Humorist illustrator G. Viafora and his wife, operatic soprano Gina Ciaparelli established their studios here in 1911. Both were well-known in artistic circles. The couple had been married in Rome on April 29, 1899.
On March 12, 1911 the New-York Daily Tribune reported "From Mr. G. Viafora, of No. 21 West 16th street, we have received the circular of an international exhibition of 'humorism' which is to be held this summer at the Rivoli Castle, near Turin." The exhibition included caricatures, humorous advertisements, and similar light-hearted artwork.
|An advertising postcard by Viafora (copyright expired)|
Painter Gene Smith had his studio in the building as well by 1916. He specialized in painting horses. In October 1916 a reporter from The New York Herald visited his studio, commenting on the many horse-themed paintings which "are fetching $25 to-day." (The journalist was apparently impressed at the price tag, equal to around $600 today.)

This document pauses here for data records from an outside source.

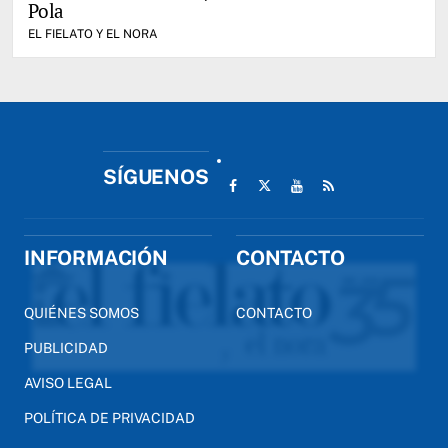
Pola
EL FIELATO Y EL NORA
SÍGUENOS
INFORMACIÓN
CONTACTO
QUIÉNES SOMOS
CONTACTO
PUBLICIDAD
AVISO LEGAL
POLÍTICA DE PRIVACIDAD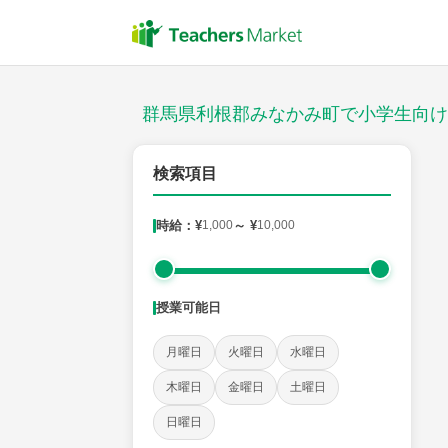
授業スタイル
対面
群馬県利根郡みなかみ町で小学生向け
郵便番号
検索項目
時給：¥
1,000
～ ¥
10,000
対象
授業可能日
教科
月曜日
火曜日
水曜日
国語
社会
算数
理科
英語
音楽
木曜日
金曜日
土曜日
日曜日
時給：¥1,000 ～ ¥10,000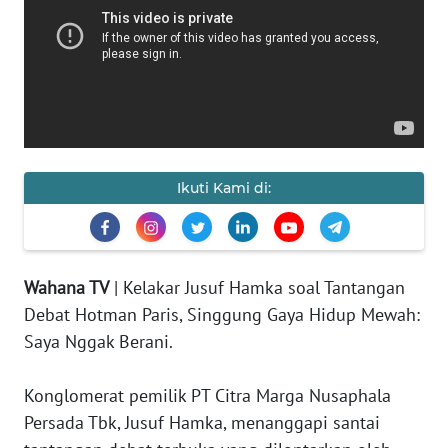
KAMI
PEDOMAN
MEDIA
SIBER
REDAKSI
Ikuti Kami di:
KARIR
DISCLAIMER
Wahana TV
| Kelakar Jusuf Hamka soal Tantangan
Debat Hotman Paris, Singgung Gaya Hidup Mewah:
Wahana
News
Saya Nggak Berani.
Regional
Konglomerat pemilik PT Citra Marga Nusaphala
WN
Persada Tbk, Jusuf Hamka, menanggapi santai
SUMUT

|Gene Smith painted this watercolor, The Finish, in 1891.|
Another renovation begun in 1939 resulted in a shop in the basement level, one apartment on the first floor and two each on the upper floors. The store was home to Magellan's Imports in the mid- to late-1950's.
Nearly 175 years after the Baudoine family moved in, their handsome home is little changed on the exterior. And surprisingly, much of the interior detailing like marble mantles, crown molding and woodwork survives.